Description of Circumstances

In SIL No. 462, Supplement 3, of June 6, 1992, GE reported the discovery of
apparent radial cracking in an AHC weld in a domestic BWR/4 plant.  The radial
cracking was discovered during a review of the visual examination data.  Video
examination had been performed to supplement the ultrasonic (UT) examination
to confirm evidence of through thickness cracks.  The UT examination detected
significant circumferential cracks but did not detect the radial cracking. 
Some of the radial cracking appeared to have penetrated into the alloy 182
reactor vessel attachment weld of the shroud support plate.  GE is developing
a specialized UT examination to confirm the extent and the size of radial


GE's preliminary evaluation indicated that the radial cracking would not pose
an immediate safety concern because the attachment weld areas have a large
tolerance for cracks and have large structural margins.  However, GE
recommended that licensees perform safety evaluations at each plant when
cracking is found.  The following issues associated with the radial cracking
in the access hole cover weld were discussed in GE SIL No. 462, Supplement 3:

(1)  Detection of radial cracking.  The current UT procedures recommended by  
     GE for IGSCC inspection of AHCs will not detect the radial cracking. 
     Therefore, special ultrasonic techniques designed for detecting the
     radial cracking are needed to inspect AHCs.
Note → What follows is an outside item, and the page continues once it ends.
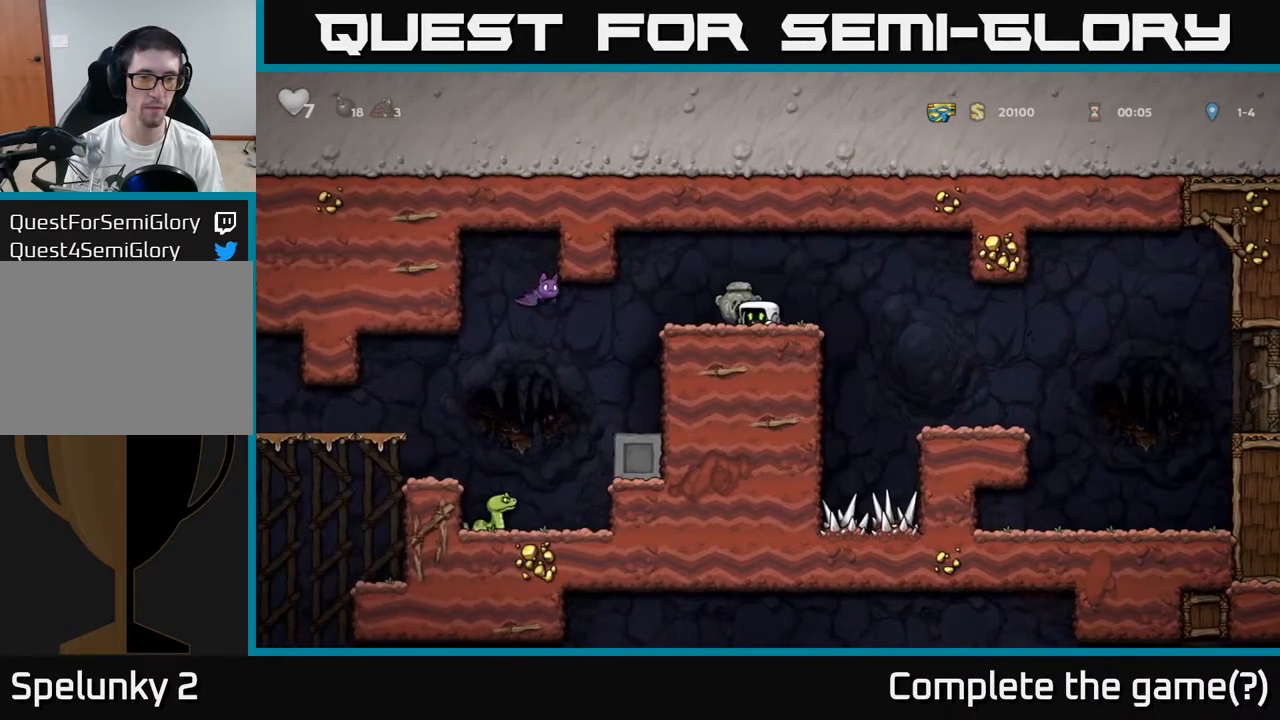
{"dt_ms": 500, "buttons": [], "left_stick": "center", "events": [[50, "X", "up"], [50, "left_stick", "center"]]}
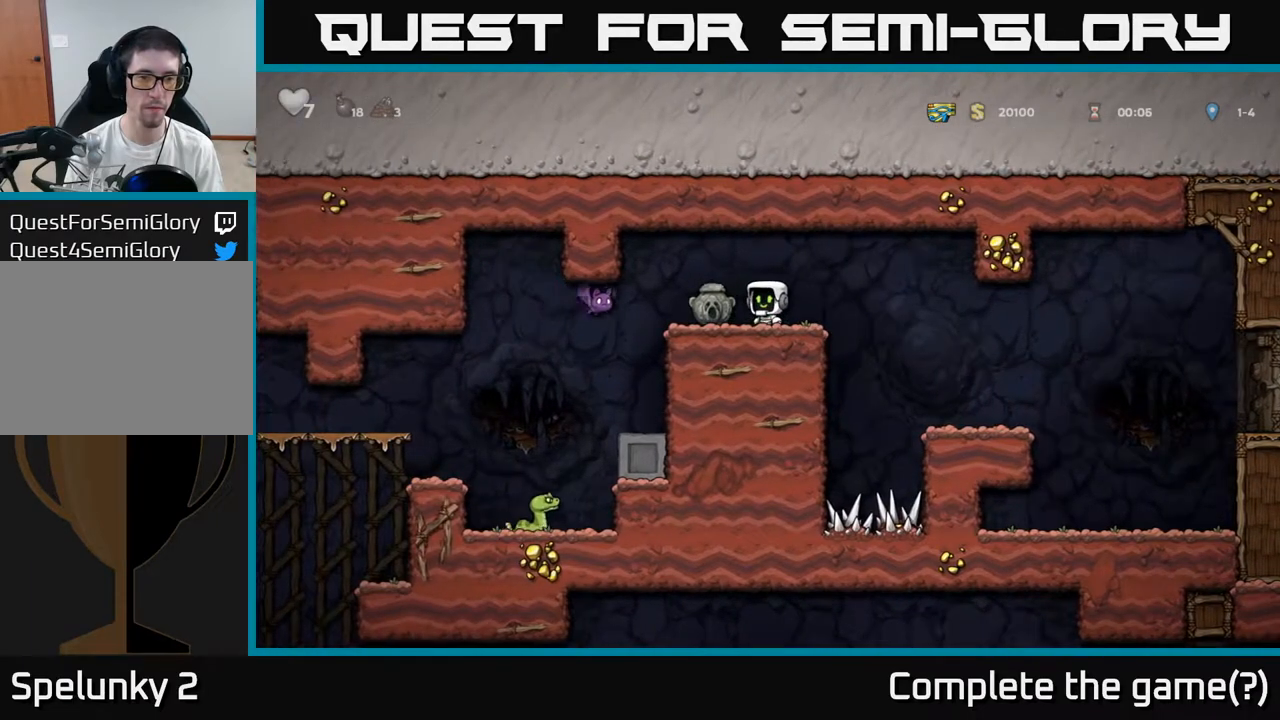
{"dt_ms": 500, "buttons": [], "left_stick": "right", "events": [[400, "left_stick", "right"]]}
(2)  Repair of radial cracking.  The current repair technique is designed  
     for mitigating circumferential and minor radial cracking of AHCs.  Repair
     methods for extensive radial cracking need to be developed for plants in
     which such cracking is found. 

(3)  Integrity of attachment welds.  GE reported that some radial cracking    
     penetrated into the alloy 182 reactor vessel attachment weld of the
     shroud support plate.  Such cracking could challenge the structural
     margins of the attachment weld depending on the orientation and the
     extent of the crack growth.  Alloy 182 is susceptible to IGSCC which
     could cause further crack growth.  However, the extent of the crack
     growth in the attachment weld would depend on the magnitude and the
     distribution of the welding residual stresses.  .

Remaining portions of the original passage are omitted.